# Records supplied
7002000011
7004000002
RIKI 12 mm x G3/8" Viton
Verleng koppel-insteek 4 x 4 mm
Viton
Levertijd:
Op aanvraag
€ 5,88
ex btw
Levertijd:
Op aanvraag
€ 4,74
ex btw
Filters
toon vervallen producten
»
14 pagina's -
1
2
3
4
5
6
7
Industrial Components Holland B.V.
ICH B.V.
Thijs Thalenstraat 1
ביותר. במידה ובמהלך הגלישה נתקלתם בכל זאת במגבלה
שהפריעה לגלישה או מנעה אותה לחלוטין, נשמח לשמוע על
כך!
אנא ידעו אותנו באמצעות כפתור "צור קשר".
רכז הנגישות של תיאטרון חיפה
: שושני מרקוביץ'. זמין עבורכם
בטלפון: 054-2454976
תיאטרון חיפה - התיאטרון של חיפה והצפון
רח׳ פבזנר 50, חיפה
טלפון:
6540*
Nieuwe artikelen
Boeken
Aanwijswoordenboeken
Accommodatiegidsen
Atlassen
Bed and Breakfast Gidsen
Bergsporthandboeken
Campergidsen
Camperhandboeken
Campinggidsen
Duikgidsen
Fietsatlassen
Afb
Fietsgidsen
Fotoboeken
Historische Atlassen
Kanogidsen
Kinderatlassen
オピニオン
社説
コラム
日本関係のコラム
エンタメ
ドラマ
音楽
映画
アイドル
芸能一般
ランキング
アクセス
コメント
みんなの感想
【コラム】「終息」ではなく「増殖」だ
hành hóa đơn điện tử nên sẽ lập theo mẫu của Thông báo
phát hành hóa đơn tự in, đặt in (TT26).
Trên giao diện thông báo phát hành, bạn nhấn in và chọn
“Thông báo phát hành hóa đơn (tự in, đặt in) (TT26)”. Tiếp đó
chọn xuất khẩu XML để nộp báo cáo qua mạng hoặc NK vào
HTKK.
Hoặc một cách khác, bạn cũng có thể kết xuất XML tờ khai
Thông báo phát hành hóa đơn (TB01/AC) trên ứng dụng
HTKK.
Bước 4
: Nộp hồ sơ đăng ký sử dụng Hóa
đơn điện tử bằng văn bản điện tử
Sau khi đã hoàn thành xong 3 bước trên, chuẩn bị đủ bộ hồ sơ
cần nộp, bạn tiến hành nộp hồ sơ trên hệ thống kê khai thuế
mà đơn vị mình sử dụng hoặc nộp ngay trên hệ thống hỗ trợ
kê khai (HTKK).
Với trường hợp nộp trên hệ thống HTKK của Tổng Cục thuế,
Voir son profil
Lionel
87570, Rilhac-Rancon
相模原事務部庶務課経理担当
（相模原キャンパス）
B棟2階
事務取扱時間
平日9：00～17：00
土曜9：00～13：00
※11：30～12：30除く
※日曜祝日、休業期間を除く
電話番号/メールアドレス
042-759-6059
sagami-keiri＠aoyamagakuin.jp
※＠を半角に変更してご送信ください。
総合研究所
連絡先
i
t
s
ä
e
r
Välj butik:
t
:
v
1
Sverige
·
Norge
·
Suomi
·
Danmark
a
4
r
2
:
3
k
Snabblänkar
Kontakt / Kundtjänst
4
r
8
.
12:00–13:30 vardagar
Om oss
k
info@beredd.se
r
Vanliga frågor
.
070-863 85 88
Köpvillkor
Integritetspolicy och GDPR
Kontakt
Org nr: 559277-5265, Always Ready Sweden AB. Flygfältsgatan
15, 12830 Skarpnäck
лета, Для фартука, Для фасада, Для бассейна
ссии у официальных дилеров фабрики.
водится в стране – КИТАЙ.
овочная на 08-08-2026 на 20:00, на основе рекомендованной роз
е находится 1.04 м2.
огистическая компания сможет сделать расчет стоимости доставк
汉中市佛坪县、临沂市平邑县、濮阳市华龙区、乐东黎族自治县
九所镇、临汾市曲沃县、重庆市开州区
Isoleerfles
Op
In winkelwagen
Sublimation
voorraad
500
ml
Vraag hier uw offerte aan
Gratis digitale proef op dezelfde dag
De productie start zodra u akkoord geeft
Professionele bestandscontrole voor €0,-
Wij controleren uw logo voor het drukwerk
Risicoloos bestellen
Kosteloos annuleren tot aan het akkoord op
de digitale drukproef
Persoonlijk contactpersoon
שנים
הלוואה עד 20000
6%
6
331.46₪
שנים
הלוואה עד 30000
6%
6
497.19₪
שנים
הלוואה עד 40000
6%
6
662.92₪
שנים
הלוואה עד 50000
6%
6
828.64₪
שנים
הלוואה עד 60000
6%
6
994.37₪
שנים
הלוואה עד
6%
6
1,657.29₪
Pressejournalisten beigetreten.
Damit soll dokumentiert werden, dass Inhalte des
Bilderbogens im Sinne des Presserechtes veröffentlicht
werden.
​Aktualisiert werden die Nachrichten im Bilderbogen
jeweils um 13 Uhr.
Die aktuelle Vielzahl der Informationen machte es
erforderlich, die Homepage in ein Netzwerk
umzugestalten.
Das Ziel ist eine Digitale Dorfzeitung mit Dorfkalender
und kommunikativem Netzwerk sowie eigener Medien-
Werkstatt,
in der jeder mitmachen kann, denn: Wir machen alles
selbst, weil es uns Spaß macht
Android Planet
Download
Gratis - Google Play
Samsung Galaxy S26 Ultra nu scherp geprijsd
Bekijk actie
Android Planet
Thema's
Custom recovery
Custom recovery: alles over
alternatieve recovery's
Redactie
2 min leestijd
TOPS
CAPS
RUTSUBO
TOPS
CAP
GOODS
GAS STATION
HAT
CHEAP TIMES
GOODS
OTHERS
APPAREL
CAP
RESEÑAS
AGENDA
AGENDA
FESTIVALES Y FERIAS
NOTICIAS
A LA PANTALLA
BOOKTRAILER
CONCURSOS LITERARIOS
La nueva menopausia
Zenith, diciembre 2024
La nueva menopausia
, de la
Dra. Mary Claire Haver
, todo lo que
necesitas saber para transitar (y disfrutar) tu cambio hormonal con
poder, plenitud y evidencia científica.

# Aim of the task
Having read the entries, repeat them all exactly.

# Output of the exercise
7002000011
7004000002
RIKI 12 mm x G3/8" Viton
Verleng koppel-insteek 4 x 4 mm
Viton
Levertijd:
Op aanvraag
€ 5,88
ex btw
Levertijd:
Op aanvraag
€ 4,74
ex btw
Filters
toon vervallen producten
»
14 pagina's -
1
2
3
4
5
6
7
Industrial Components Holland B.V.
ICH B.V.
Thijs Thalenstraat 1
ביותר. במידה ובמהלך הגלישה נתקלתם בכל זאת במגבלה
שהפריעה לגלישה או מנעה אותה לחלוטין, נשמח לשמוע על
כך!
אנא ידעו אותנו באמצעות כפתור "צור קשר".
רכז הנגישות של תיאטרון חיפה
: שושני מרקוביץ'. זמין עבורכם
בטלפון: 054-2454976
תיאטרון חיפה - התיאטרון של חיפה והצפון
רח׳ פבזנר 50, חיפה
טלפון:
6540*
Nieuwe artikelen
Boeken
Aanwijswoordenboeken
Accommodatiegidsen
Atlassen
Bed and Breakfast Gidsen
Bergsporthandboeken
Campergidsen
Camperhandboeken
Campinggidsen
Duikgidsen
Fietsatlassen
Afb
Fietsgidsen
Fotoboeken
Historische Atlassen
Kanogidsen
Kinderatlassen
オピニオン
社説
コラム
日本関係のコラム
エンタメ
ドラマ
音楽
映画
アイドル
芸能一般
ランキング
アクセス
コメント
みんなの感想
【コラム】「終息」ではなく「増殖」だ
hành hóa đơn điện tử nên sẽ lập theo mẫu của Thông báo
phát hành hóa đơn tự in, đặt in (TT26).
Trên giao diện thông báo phát hành, bạn nhấn in và chọn
“Thông báo phát hành hóa đơn (tự in, đặt in) (TT26)”. Tiếp đó
chọn xuất khẩu XML để nộp báo cáo qua mạng hoặc NK vào
HTKK.
Hoặc một cách khác, bạn cũng có thể kết xuất XML tờ khai
Thông báo phát hành hóa đơn (TB01/AC) trên ứng dụng
HTKK.
Bước 4
: Nộp hồ sơ đăng ký sử dụng Hóa
đơn điện tử bằng văn bản điện tử
Sau khi đã hoàn thành xong 3 bước trên, chuẩn bị đủ bộ hồ sơ
cần nộp, bạn tiến hành nộp hồ sơ trên hệ thống kê khai thuế
mà đơn vị mình sử dụng hoặc nộp ngay trên hệ thống hỗ trợ
kê khai (HTKK).
Với trường hợp nộp trên hệ thống HTKK của Tổng Cục thuế,
Voir son profil
Lionel
87570, Rilhac-Rancon
相模原事務部庶務課経理担当
（相模原キャンパス）
B棟2階
事務取扱時間
平日9：00～17：00
土曜9：00～13：00
※11：30～12：30除く
※日曜祝日、休業期間を除く
電話番号/メールアドレス
042-759-6059
sagami-keiri＠aoyamagakuin.jp
※＠を半角に変更してご送信ください。
総合研究所
連絡先
i
t
s
ä
e
r
Välj butik:
t
:
v
1
Sverige
·
Norge
·
Suomi
·
Danmark
a
4
r
2
:
3
k
Snabblänkar
Kontakt / Kundtjänst
4
r
8
.
12:00–13:30 vardagar
Om oss
k
info@beredd.se
r
Vanliga frågor
.
070-863 85 88
Köpvillkor
Integritetspolicy och GDPR
Kontakt
Org nr: 559277-5265, Always Ready Sweden AB. Flygfältsgatan
15, 12830 Skarpnäck
лета, Для фартука, Для фасада, Для бассейна
ссии у официальных дилеров фабрики.
водится в стране – КИТАЙ.
овочная на 08-08-2026 на 20:00, на основе рекомендованной роз
е находится 1.04 м2.
огистическая компания сможет сделать расчет стоимости доставк
汉中市佛坪县、临沂市平邑县、濮阳市华龙区、乐东黎族自治县
九所镇、临汾市曲沃县、重庆市开州区
Isoleerfles
Op
In winkelwagen
Sublimation
voorraad
500
ml
Vraag hier uw offerte aan
Gratis digitale proef op dezelfde dag
De productie start zodra u akkoord geeft
Professionele bestandscontrole voor €0,-
Wij controleren uw logo voor het drukwerk
Risicoloos bestellen
Kosteloos annuleren tot aan het akkoord op
de digitale drukproef
Persoonlijk contactpersoon
שנים
הלוואה עד 20000
6%
6
331.46₪
שנים
הלוואה עד 30000
6%
6
497.19₪
שנים
הלוואה עד 40000
6%
6
662.92₪
שנים
הלוואה עד 50000
6%
6
828.64₪
שנים
הלוואה עד 60000
6%
6
994.37₪
שנים
הלוואה עד
6%
6
1,657.29₪
Pressejournalisten beigetreten.
Damit soll dokumentiert werden, dass Inhalte des
Bilderbogens im Sinne des Presserechtes veröffentlicht
werden.
​Aktualisiert werden die Nachrichten im Bilderbogen
jeweils um 13 Uhr.
Die aktuelle Vielzahl der Informationen machte es
erforderlich, die Homepage in ein Netzwerk
umzugestalten.
Das Ziel ist eine Digitale Dorfzeitung mit Dorfkalender
und kommunikativem Netzwerk sowie eigener Medien-
Werkstatt,
in der jeder mitmachen kann, denn: Wir machen alles
selbst, weil es uns Spaß macht
Android Planet
Download
Gratis - Google Play
Samsung Galaxy S26 Ultra nu scherp geprijsd
Bekijk actie
Android Planet
Thema's
Custom recovery
Custom recovery: alles over
alternatieve recovery's
Redactie
2 min leestijd
TOPS
CAPS
RUTSUBO
TOPS
CAP
GOODS
GAS STATION
HAT
CHEAP TIMES
GOODS
OTHERS
APPAREL
CAP
RESEÑAS
AGENDA
AGENDA
FESTIVALES Y FERIAS
NOTICIAS
A LA PANTALLA
BOOKTRAILER
CONCURSOS LITERARIOS
La nueva menopausia
Zenith, diciembre 2024
La nueva menopausia
, de la
Dra. Mary Claire Haver
, todo lo que
necesitas saber para transitar (y disfrutar) tu cambio hormonal con
poder, plenitud y evidencia científica.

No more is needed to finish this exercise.